··· Document passage ···

25-year Environment Plan: Green business reaction
The Government has set out how it intends to enhance the UK's environment by creating richer habitats for wildlife, improving air and water quality and "curbing the scourge of plastic" in the world's oceans. But how have members of the green community reacted?
25-year Environment Plan: Green business reaction…
Nick Molho, executive director, Aldersgate Group:
“Today, the Government rightly highlighted the economic, social and health benefits of investing in the natural environment. By setting out long-term goals to improve our environment and committing to introducing reliable metrics to monitor progress, this plan provides much needed clarity on the direction of the UK’s environmental policy as it leaves the EU.
“Businesses will be at the heart of delivering the UK’s environmental goals and the Plan’s focus on significantly improving the resource efficiency of the economy and setting up a green business council is strongly welcomed.”
Shaun Spiers, executive director, Green Alliance:
“This was a landmark speech, the first prime ministerial speech on the environment for 17 years. There was much to welcome, particularly Theresa May’s determination to be a world leader in protecting the environment, the commitment to set up a strong new environmental watchdog and the promise of action on plastics pollution.
Inevitably, questions remain. While the ambition and sense of direction of the 25 Year Environment Plan launched today are admirable, it is less clear how all its good intentions will be put into effect.
That makes it all the more essential that the government introduces a new Environment Act to underpin its ambitions. We hope to see a commitment to a new Act in the near future.”
Matthew Farrow, executive director, EIC:
“Prime Ministerial speeches on the environment are an endangered species, so it is very welcome to hear Theresa May emphasise the crucial importance of the environment, the number of green jobs, the interdependence of economic growth and environmental progress, and the scourge of plastic waste. The pledge to show international leadership and to ensure Brexit does not lower green standards is already government policy but valuable to hear the PM say it herself.

···

-- Work request 1 --
According to the piece on green business reactions to the 25-year Environment Plan, how many years had passed since the previous prime ministerial speech on the environment?

··· Data extracts ···

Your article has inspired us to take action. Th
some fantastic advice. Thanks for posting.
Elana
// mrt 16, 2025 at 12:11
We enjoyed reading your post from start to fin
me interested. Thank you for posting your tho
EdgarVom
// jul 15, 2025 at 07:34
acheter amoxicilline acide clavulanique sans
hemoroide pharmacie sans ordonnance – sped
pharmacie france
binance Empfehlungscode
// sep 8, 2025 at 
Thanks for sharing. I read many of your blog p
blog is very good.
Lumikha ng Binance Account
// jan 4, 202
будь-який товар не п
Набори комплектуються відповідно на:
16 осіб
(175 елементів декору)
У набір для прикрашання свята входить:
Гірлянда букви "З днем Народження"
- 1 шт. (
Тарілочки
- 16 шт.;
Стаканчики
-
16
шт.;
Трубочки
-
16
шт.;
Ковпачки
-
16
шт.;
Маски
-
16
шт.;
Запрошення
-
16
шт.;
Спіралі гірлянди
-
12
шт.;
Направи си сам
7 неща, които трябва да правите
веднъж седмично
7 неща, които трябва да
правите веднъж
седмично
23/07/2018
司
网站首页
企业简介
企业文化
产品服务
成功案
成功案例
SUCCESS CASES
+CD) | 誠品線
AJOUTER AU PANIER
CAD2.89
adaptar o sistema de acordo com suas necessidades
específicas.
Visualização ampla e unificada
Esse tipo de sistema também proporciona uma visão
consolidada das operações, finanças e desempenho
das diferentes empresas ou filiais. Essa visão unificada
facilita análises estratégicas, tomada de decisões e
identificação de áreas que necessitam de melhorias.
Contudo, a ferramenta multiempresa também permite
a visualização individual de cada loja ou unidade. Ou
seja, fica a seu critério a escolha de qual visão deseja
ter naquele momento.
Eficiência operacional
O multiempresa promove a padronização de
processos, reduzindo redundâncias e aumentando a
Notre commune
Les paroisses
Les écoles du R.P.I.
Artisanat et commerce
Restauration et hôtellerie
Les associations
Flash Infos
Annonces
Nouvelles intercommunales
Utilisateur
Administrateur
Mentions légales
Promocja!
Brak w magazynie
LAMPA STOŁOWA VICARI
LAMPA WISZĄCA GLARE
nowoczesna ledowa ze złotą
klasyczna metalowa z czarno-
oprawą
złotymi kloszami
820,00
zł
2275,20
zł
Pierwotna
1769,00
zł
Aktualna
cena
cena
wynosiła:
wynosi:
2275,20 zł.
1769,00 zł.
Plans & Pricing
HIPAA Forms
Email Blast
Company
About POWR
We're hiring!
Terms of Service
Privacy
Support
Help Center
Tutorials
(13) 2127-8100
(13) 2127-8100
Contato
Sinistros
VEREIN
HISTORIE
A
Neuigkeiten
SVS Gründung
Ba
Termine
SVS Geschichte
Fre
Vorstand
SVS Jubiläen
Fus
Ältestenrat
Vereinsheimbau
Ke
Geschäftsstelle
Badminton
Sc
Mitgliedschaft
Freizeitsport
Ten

···

-- Work request 2 --
Edit the entries starting at their first line and ending at the line that contains "Набори комплектуються відповідно", replacing every "posting" with "writing" and keeping all else the same. Return only those lines.

-- Answer area 1 --
17 years.

-- Answer area 2 --
Your article has inspired us to take action. Th
some fantastic advice. Thanks for writing.
Elana
// mrt 16, 2025 at 12:11
We enjoyed reading your post from start to fin
me interested. Thank you for writing your tho
EdgarVom
// jul 15, 2025 at 07:34
acheter amoxicilline acide clavulanique sans
hemoroide pharmacie sans ordonnance – sped
pharmacie france
binance Empfehlungscode
// sep 8, 2025 at 
Thanks for sharing. I read many of your blog p
blog is very good.
Lumikha ng Binance Account
// jan 4, 202
будь-який товар не п
Набори комплектуються відповідно на:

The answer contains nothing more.